Israel's move came a day after UNESCO awarded the Palestinians full membership of the U.N. cultural agency, a diplomatic victory for the Palestinian Authority in its push for recognition as a state at the United Nations.
Israel called the UNESCO decision a "tragedy" and the United States said it would stop its funding of the organisation.
Israeli Prime Minister Benjamin Netanyahu called for the accelerated construction of some 2,000 housing units, said an official statement released after he convened his cabinet.
The Palestinian presidency said the decision to speed up settlement construction on land where the Palestinians aim to found a state amounted to a decision to "speed up the destruction of the peace process".
Nabil Abu Rdainah, the spokesman for Palestinian President Mahmoud Abbas, also described as "inhumane" the Israeli decision to temporarily withhold funds collected by Israel on behalf of the Palestinian Authority.
A senior Israeli government official said after the cabinet meeting that the decision to halt money transfers to the Palestinians Authority was a temporary measure until a final decision was made.
"You can't demand from the Israeli public to continue to show restraint when the Palestinian leadership continues to slam the door in their face," said the official, speaking on condition of anonymity.
The statement said the new building will be in "areas that in any future arrangement will remain in Israel's hands".
The official said 1,650 of the new tenders are for units in eastern parts of Jerusalem, and the rest are for Efrat and Maale Adumim, Jewish settlements in the occupied West Bank.
In the absence of peace talks, which collapsed about a year ago in a dispute over settlement building, Abbas has been seeking statehood recognition from the United Nations.
Netanyahu has called to restart peace talks without preconditions, but Abbas says he will return to negotiations only after Israel totally freezes its settlement activity.
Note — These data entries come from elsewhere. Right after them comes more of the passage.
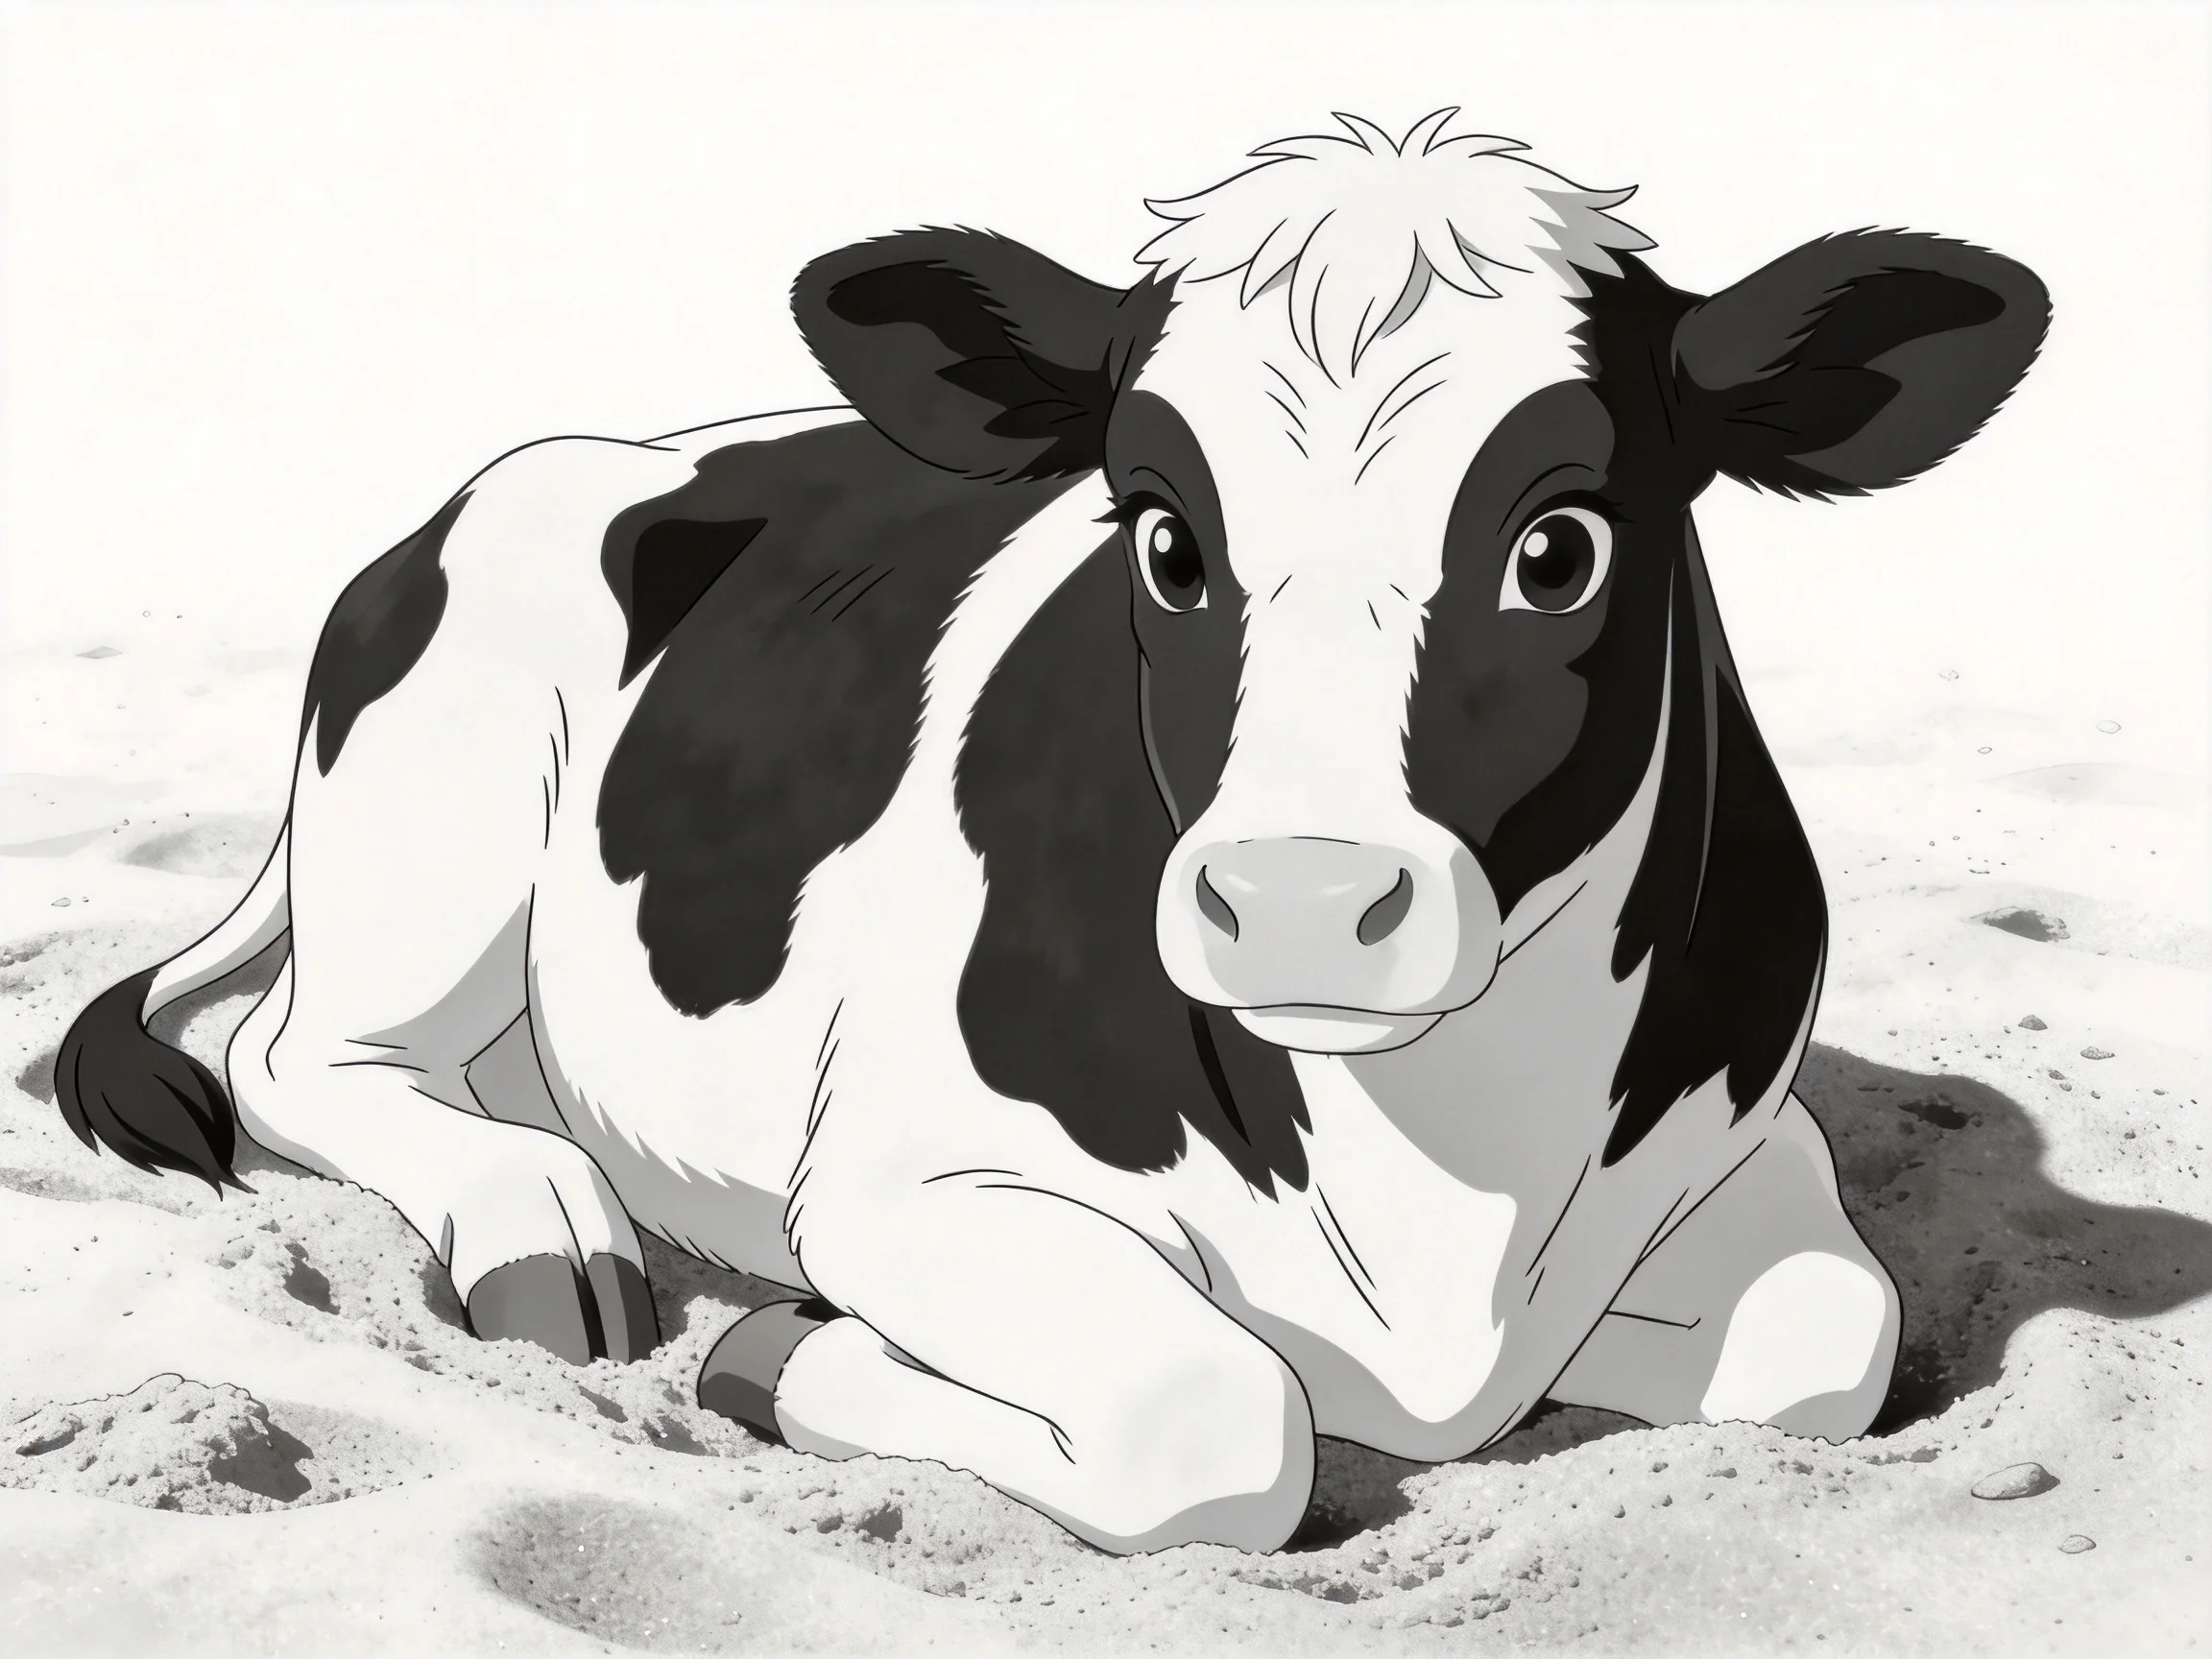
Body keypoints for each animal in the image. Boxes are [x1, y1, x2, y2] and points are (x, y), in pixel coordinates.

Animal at [56, 111, 2046, 1554]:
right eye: (1160, 533)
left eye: (1557, 542)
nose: (1297, 903)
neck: (1438, 1184)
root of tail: (542, 468)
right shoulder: (914, 1183)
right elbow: (1215, 1416)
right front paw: (780, 1349)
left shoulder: (1745, 1141)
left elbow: (1824, 1342)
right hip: (447, 800)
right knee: (295, 1051)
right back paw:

The Quartet of Middle East peace mediators -- which includes the United States, Russia, European Union and the United Nations -- has been trying to jumpstart the process and said last week both sides had agreed to offer proposals to solve two key sticking points, territory and security.
The Palestinians are looking to establish a state in the West Bank, Gaza Strip and East Jerusalem, land Israel seized in the 1967 Middle East War.
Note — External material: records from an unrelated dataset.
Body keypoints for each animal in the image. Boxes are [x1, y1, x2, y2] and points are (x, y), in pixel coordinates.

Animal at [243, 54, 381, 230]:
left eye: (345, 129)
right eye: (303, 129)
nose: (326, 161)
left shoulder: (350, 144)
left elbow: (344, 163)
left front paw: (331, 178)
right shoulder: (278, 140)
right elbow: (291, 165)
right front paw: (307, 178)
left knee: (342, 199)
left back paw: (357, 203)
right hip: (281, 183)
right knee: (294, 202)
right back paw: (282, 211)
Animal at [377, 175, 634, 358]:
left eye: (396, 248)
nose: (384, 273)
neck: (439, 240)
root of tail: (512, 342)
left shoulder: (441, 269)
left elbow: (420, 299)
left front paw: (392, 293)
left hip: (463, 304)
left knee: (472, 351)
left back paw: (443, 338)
Israel later annexed East Jerusalem, a move that has not won international recognition. It withdrew from Gaza in 2005, and in 2007 the territory was taken over by Hamas Islamists, who are rivals to Western-backed Abbas and refuse to recognise Israel.
It will be the second time this year that Israel has withheld the revenues it collects on behalf of the Palestinian Authority. The revenues, which include duties on goods being imported to the Palestinian territories, amount to around $100 million each month -- half of the PA's domestic revenue base.
Israel decided earlier this year to withhold the revenues when Abbas concluded a reconciliation agreement with the Hamas.
The freeze imposed temporarily earlier this year resulted in the PA not being able to pay salaries to its 150,000 employees on time for the first time since 2007.
The move comes with less than a week to go before Palestinian Muslims mark Eid al-Adha, when families spend more than usual on festivities.